To believe in humanity, to trust a friend unconditionally, we call great and noble. Want of faith, doubt, suspicion, have something little, ignoble; they originate in fear. A noble and courageous mind then believes and confides. It believes and confides not because it is a good calculator; its faith, its confidence, is power of feeling, not a cold exercise of the understanding. On the contrary, this power is opposed to the understanding inasmuch as it raises itself above it.

When man abides in the creature, he sinks behind and before into nothing.

When feeling and sentiment vanish, words and ceremonies remain and make themselves important.

Where morals are, there reason reigns over sense. And, vice versa, where reason begins to obtain the ascendency over sense, there morals arise.

The first step in the corruption of morals is no longer to regard public opinion; the last step is the absence of public opinion. Every one does, then, what pleases him; to every one it seems right to follow his own lusts. Morals have ceased from the land.

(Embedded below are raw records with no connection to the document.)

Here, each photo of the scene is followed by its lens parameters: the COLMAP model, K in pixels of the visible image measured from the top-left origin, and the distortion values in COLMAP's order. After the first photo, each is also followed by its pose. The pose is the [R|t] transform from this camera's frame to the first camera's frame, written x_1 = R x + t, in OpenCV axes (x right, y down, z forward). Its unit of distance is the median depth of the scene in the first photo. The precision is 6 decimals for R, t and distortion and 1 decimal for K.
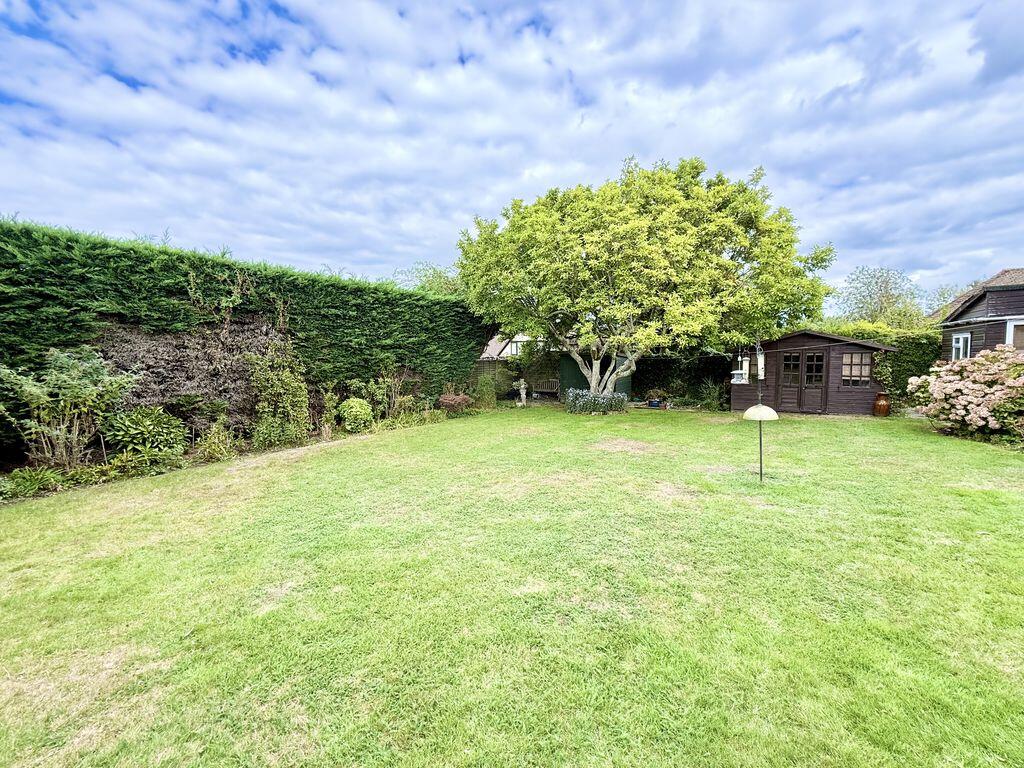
lens RADIAL K [[415.1, 0, 510.9], [0, 415.1, 386.0], [0, 0, 1]] dist [0.002409, -0.000041]
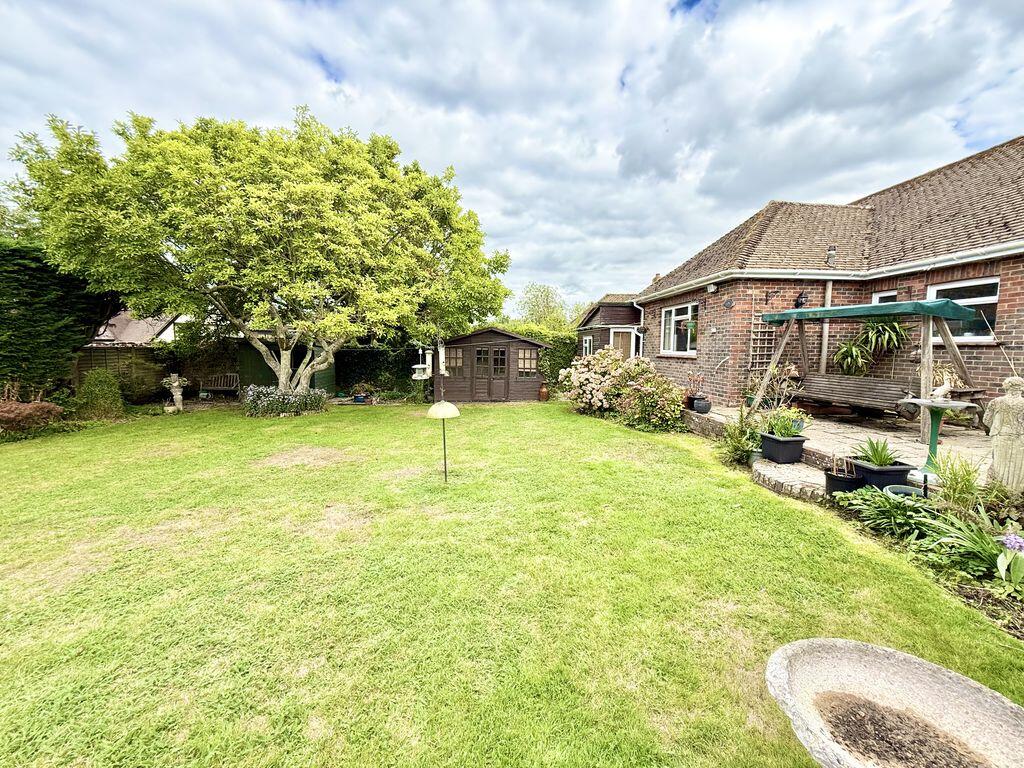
lens RADIAL K [[411.2, 0, 520.3], [0, 411.2, 382.1], [0, 0, 1]] dist [-0.001178, -0.000198]
pose [[0.787347, -0.025580, 0.615979, 0.094439], [0.018869, 0.999671, 0.017395, -0.005936], [-0.616221, -0.002073, 0.787570, 0.092371]]
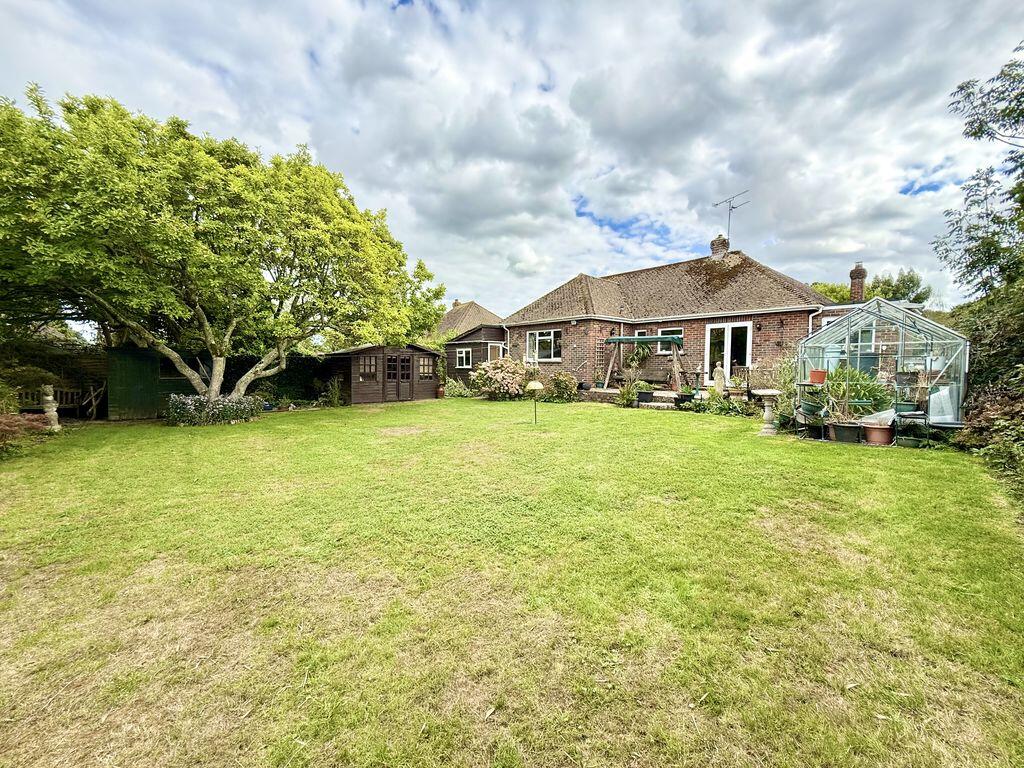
lens RADIAL K [[415.1, 0, 510.9], [0, 415.1, 386.0], [0, 0, 1]] dist [0.002409, -0.000041]
pose [[0.260586, -0.030340, 0.964974, -0.580867], [0.055410, 0.998329, 0.016426, 0.016628], [-0.963859, 0.049189, 0.261832, 0.342397]]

Have not all virtues sprung up before they had either name or precept? The book of life must be written before an index can be affixed to it. Our moral philosophies are such indexes made after the book; and they are generally made by men who understand nothing of the book. Others, who also understand nothing of it, think that the index is the basis of the book, and the art of referring to it the true art of life. But they always refer to it for others, not for themselves.

Life is not a particular form of body, but the body is a particular form of life. The body relates to the soul as the word to the thought.

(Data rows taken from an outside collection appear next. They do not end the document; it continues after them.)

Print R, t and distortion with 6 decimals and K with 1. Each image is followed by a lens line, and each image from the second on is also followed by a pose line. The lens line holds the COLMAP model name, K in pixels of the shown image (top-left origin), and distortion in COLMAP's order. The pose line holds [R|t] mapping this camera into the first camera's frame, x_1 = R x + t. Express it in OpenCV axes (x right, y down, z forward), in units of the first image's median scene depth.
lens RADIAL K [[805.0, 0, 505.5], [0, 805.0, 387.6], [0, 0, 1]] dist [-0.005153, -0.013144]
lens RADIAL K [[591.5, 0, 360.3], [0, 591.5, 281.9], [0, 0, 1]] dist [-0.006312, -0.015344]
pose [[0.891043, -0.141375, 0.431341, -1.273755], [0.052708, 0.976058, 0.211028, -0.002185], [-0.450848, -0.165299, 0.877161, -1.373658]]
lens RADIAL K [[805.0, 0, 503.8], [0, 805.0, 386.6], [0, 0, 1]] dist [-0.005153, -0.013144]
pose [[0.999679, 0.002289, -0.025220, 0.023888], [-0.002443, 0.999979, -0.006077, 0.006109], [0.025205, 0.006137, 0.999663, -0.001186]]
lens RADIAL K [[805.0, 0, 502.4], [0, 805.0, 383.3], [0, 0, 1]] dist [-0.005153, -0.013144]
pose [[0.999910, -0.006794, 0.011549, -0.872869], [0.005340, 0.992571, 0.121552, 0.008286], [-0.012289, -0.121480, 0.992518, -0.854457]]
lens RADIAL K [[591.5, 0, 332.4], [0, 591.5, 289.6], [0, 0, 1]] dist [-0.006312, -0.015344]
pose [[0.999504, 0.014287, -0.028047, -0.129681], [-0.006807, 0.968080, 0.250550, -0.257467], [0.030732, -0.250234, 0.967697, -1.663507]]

The essence of reason consists in selfperception. It returns into self. That which it perceives, so far as it is conditioned by sense, it calls nature. That which it perceives, so far as it is not conditioned by sense, it calls the Divine Being.

True enlightenment is that which teaches man that he is a law to himself. True culture is that which accustoms him to obey this law without regard to reward and punishment.

In an age in which the good and the true are considered as two different and often conflicting things, everything must conflict.